The principles of ALM are universal and applicable to anyone who must manage and lead others. As Vandergriff explained to me, ALM immerses students in “complex scenario, and facilitate(s) them as they attempt to solve it.” As Vandergriff sees it, ALM “places people in roles of responsibility so they understand the context their unit or organization operates in… In ALM, they are placed two or three levels higher [than their ranks] in many of the scenarios.”
ALM is uniquely suited to teach military officers how to lead in “asymmetrical warfare,” where the unknown variables outweigh the known ones. “Instead of repeating a given scenario, you continue on and do a different one, with different conditions.” As Vandergriff explains, “By varying the scenarios, the conditions, and then… giving a good “reflection” session from peers, the teacher, and [observers], the learning process becomes continuous.”

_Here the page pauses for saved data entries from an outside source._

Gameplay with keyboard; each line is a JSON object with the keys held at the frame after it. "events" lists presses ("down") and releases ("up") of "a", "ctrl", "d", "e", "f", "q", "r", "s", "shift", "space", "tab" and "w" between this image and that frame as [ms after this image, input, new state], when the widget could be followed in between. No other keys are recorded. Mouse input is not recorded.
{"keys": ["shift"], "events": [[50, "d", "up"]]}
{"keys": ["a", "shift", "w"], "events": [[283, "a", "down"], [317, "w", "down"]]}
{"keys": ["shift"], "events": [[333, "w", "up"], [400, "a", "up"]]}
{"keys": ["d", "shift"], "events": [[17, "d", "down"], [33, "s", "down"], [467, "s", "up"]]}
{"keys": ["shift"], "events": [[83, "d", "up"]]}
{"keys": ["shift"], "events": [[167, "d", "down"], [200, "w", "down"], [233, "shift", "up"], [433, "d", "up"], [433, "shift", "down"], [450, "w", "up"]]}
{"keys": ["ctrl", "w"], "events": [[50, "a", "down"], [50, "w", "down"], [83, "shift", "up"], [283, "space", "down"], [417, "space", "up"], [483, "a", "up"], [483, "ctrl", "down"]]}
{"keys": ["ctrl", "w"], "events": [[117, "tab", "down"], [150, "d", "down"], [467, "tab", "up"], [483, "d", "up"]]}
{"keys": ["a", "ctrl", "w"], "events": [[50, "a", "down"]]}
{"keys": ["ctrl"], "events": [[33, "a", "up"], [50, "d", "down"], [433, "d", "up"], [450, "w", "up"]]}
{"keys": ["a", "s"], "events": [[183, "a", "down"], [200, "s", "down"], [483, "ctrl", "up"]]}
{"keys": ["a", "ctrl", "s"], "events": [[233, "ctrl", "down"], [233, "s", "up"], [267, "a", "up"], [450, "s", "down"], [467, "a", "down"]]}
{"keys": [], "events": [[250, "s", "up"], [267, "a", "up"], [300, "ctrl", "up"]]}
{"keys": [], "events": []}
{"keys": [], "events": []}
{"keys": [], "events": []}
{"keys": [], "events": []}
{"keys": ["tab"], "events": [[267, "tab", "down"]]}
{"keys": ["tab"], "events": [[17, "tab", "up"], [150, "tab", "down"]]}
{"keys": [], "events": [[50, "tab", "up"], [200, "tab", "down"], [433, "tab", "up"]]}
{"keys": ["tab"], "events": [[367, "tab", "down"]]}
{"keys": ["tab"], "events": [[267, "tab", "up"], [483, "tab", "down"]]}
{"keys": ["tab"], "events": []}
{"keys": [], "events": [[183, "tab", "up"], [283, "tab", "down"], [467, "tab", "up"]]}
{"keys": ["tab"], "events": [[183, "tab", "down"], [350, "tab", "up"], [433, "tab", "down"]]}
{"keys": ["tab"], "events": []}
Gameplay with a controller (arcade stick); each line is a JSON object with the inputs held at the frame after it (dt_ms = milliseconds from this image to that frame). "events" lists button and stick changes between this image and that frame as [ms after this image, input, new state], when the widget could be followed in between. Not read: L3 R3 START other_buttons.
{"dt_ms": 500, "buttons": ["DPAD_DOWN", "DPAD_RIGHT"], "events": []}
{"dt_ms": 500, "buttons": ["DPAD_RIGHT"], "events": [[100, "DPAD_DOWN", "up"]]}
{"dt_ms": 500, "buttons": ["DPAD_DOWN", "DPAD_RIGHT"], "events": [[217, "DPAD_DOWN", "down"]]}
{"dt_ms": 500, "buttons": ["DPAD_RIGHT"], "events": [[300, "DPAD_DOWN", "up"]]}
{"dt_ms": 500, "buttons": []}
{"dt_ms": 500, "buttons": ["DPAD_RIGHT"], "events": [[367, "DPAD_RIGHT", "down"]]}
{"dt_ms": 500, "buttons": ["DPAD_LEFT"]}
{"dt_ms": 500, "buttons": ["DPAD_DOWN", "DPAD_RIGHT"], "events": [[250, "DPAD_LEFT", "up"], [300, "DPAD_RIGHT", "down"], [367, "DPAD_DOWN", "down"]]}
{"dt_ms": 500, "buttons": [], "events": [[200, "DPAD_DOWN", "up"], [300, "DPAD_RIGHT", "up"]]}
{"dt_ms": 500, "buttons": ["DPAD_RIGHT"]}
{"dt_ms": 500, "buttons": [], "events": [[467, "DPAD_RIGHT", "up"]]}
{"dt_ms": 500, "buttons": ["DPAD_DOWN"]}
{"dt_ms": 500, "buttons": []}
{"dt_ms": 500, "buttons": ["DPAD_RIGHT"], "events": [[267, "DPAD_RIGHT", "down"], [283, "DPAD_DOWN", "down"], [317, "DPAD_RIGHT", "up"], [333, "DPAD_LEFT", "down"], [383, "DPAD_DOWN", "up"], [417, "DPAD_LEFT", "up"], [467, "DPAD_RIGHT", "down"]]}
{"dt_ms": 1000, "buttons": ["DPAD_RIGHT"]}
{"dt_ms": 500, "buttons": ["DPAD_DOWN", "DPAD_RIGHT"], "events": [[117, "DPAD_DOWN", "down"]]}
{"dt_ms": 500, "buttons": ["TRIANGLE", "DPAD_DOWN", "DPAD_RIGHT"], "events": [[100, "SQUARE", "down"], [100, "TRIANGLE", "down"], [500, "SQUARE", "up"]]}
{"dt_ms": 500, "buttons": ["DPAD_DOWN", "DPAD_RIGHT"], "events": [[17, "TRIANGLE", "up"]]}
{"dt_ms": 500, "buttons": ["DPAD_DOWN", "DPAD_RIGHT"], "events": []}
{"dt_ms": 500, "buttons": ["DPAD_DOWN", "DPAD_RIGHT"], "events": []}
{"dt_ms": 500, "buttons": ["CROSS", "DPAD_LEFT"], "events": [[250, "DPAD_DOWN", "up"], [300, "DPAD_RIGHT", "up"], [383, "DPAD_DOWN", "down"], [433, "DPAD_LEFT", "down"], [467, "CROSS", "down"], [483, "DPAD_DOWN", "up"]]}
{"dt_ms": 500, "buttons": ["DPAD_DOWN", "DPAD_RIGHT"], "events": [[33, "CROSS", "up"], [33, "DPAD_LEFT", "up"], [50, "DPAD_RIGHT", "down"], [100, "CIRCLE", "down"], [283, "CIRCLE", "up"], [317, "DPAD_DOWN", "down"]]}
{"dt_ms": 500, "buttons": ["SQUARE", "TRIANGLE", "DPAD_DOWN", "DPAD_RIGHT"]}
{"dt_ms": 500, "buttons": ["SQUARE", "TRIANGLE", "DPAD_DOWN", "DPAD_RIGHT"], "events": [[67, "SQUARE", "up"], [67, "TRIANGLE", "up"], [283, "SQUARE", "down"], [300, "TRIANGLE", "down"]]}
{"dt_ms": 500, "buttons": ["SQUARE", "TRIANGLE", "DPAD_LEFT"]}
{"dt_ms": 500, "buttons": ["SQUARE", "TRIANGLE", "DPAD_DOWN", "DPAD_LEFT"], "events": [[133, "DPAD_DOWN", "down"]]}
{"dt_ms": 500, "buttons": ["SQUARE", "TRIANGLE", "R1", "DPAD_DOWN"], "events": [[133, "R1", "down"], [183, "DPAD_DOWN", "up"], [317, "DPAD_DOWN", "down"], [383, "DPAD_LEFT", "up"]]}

This is break from the Army’s traditional approach to education which emphasizes competency. A shortcoming of that model is boredom and barriers. Says Vandergriff, “Good and great students got bored very easy. Plus, they did not discover their unit’s place in the larger picture because they were only allowed to go as high as that unit in their learning environments.”
A twenty-four year veteran of the Army and Marines, Vandergriff taught ROTC at Georgetown University and routinely received top marks for his instruction. Today his students are lieutenants and captains in the field leading combat troops. Lessons they learned from ALM are “what prepared them (the most) for what they face now.” Specifically, ALM provides a tool kit approach that fosters innovative thinking, new approaches to problem-solving and rapid decision-making, Vangergriff’s influence extends beyond the Army; he has taught Marines, Navy SEALs as well as units in the British and French military.
Vandergriff also teaches in the corporate and public sectors, applying the same principles. Part of his instruction includes tactical decision games that can be very challenging. Participants “were frustrated, confused and challenged. As they day went on, they got into it, and then remarked at the end of the day and follow-on emails, how much that made them better leaders. When developing adaptability, you want to put your students in uncomfortable situations doing scenarios they are not familiar with,” he says.
“The number one objective in my developing leaders is strength of character,” says Vandergriff. “I believe in what I am doing… What keeps me going is a belief in what I am doing is right. I was raised to see a problem, fix it.” That’s good advice for anyone leading in a complex environment. Leaders lead by doing, and so often they must do the fixing and solving so that the organization can move forward.